# [Reading text]

● ● ● ● ●

Monday, July 24, 2006

Exposing .Net Components to ASP

Assuming you're using Visual Studio, first make sure the project that holds the classes you want to expose is COM-visible (Project>Properties>Application>Assembly Information>Make assembly COM-visible in VS2005).

Then install your application on the target machine. Now you should be able to create an instance of your class from VBScript with a command like this:

CreateObject("Namespace.ClassName").

(Put that command in a file called MyTest.vbs and invoke it from the command line.) If your class has a method that accepts and returns simple parameters, you can show a message box by doing something like this:

MsgBox CreateObject("Namespace.ClassName").DoIt("p1","p2")

Now CreateObject should work similarly from your ASP page:

Dim myobj
Set myobj=Server.CreateObject("Namespace.ClassName")

● ● ● ● ●

# [Problems to work on]
**a)** In order, list each step of the Visual Studio menu path that the post on exposing .Net components to ASP gives for making an assembly COM-visible.
**b)** From the post on exposing .Net components to ASP, quote everything from "Exposing .Net Components" down to "COM-visible in VS2005).".
You won't need the dataset entries for any of this.

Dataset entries

● ● ● ● ●

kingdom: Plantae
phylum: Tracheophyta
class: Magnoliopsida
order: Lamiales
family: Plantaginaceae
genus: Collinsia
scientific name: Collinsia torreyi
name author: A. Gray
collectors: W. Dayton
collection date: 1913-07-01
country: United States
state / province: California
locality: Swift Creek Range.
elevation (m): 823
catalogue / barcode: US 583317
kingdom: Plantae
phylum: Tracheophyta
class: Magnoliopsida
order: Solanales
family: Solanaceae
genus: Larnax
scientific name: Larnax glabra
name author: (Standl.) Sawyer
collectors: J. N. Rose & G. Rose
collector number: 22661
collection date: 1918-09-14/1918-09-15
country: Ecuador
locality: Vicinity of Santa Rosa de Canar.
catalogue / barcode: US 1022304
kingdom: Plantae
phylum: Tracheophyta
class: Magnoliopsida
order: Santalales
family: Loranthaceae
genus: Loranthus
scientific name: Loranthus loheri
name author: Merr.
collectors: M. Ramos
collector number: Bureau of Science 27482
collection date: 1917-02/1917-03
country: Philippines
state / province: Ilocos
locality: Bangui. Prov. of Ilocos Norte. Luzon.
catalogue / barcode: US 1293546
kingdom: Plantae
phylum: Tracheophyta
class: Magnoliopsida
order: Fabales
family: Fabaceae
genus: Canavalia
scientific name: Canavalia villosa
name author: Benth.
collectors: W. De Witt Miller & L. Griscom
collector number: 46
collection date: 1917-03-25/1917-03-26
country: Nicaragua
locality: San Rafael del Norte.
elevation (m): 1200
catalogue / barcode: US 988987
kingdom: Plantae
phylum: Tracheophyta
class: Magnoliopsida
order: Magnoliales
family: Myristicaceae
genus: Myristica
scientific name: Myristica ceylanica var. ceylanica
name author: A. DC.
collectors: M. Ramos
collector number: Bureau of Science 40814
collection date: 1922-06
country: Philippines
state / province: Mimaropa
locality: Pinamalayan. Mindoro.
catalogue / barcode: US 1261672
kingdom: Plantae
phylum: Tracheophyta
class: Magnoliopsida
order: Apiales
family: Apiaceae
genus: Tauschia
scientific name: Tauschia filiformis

● ● ● ● ●

# [Answer section]
**a)**
1. Project
2. Properties
3. Application
4. Assembly Information
5. Make assembly COM-visible

**b)**
Exposing .Net Components to ASP

Assuming you're using Visual Studio, first make sure the project that holds the classes you want to expose is COM-visible (Project>Properties>Application>Assembly Information>Make assembly COM-visible in VS2005).